*** Dataset extract ***

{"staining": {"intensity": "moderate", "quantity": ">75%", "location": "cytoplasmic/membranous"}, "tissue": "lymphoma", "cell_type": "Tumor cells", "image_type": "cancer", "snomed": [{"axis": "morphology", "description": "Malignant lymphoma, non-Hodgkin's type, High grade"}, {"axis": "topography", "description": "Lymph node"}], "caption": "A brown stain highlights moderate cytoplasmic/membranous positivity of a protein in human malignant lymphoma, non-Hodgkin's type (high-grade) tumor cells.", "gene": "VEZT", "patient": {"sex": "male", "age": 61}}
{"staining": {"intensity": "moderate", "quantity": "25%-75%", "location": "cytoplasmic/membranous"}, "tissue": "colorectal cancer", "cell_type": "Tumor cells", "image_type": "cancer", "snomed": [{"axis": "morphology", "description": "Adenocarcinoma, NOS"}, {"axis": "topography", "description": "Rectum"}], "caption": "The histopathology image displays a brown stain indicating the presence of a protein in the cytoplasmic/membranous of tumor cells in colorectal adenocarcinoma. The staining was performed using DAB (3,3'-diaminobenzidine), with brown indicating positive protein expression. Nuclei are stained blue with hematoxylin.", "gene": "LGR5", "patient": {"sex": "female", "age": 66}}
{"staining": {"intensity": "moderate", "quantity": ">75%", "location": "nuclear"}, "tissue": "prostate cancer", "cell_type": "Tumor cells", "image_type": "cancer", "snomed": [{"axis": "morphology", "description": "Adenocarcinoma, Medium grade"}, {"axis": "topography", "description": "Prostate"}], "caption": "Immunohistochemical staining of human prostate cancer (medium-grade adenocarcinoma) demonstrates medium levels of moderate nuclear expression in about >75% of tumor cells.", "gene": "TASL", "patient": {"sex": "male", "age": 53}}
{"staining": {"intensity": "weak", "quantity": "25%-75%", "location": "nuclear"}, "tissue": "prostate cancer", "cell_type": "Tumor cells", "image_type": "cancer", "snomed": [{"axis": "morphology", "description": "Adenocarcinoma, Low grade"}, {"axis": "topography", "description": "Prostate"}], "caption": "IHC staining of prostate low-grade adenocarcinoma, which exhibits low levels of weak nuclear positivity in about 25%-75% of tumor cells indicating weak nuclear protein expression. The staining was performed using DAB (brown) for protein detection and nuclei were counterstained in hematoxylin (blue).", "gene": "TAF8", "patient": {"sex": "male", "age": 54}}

*** End of Dataset extract ***

What to work on: The listing above is to be transcribed exactly. Include every line.

Response area:
{"staining": {"intensity": "moderate", "quantity": ">75%", "location": "cytoplasmic/membranous"}, "tissue": "lymphoma", "cell_type": "Tumor cells", "image_type": "cancer", "snomed": [{"axis": "morphology", "description": "Malignant lymphoma, non-Hodgkin's type, High grade"}, {"axis": "topography", "description": "Lymph node"}], "caption": "A brown stain highlights moderate cytoplasmic/membranous positivity of a protein in human malignant lymphoma, non-Hodgkin's type (high-grade) tumor cells.", "gene": "VEZT", "patient": {"sex": "male", "age": 61}}
{"staining": {"intensity": "moderate", "quantity": "25%-75%", "location": "cytoplasmic/membranous"}, "tissue": "colorectal cancer", "cell_type": "Tumor cells", "image_type": "cancer", "snomed": [{"axis": "morphology", "description": "Adenocarcinoma, NOS"}, {"axis": "topography", "description": "Rectum"}], "caption": "The histopathology image displays a brown stain indicating the presence of a protein in the cytoplasmic/membranous of tumor cells in colorectal adenocarcinoma. The staining was performed using DAB (3,3'-diaminobenzidine), with brown indicating positive protein expression. Nuclei are stained blue with hematoxylin.", "gene": "LGR5", "patient": {"sex": "female", "age": 66}}
{"staining": {"intensity": "moderate", "quantity": ">75%", "location": "nuclear"}, "tissue": "prostate cancer", "cell_type": "Tumor cells", "image_type": "cancer", "snomed": [{"axis": "morphology", "description": "Adenocarcinoma, Medium grade"}, {"axis": "topography", "description": "Prostate"}], "caption": "Immunohistochemical staining of human prostate cancer (medium-grade adenocarcinoma) demonstrates medium levels of moderate nuclear expression in about >75% of tumor cells.", "gene": "TASL", "patient": {"sex": "male", "age": 53}}
{"staining": {"intensity": "weak", "quantity": "25%-75%", "location": "nuclear"}, "tissue": "prostate cancer", "cell_type": "Tumor cells", "image_type": "cancer", "snomed": [{"axis": "morphology", "description": "Adenocarcinoma, Low grade"}, {"axis": "topography", "description": "Prostate"}], "caption": "IHC staining of prostate low-grade adenocarcinoma, which exhibits low levels of weak nuclear positivity in about 25%-75% of tumor cells indicating weak nuclear protein expression. The staining was performed using DAB (brown) for protein detection and nuclei were counterstained in hematoxylin (blue).", "gene": "TAF8", "patient": {"sex": "male", "age": 54}}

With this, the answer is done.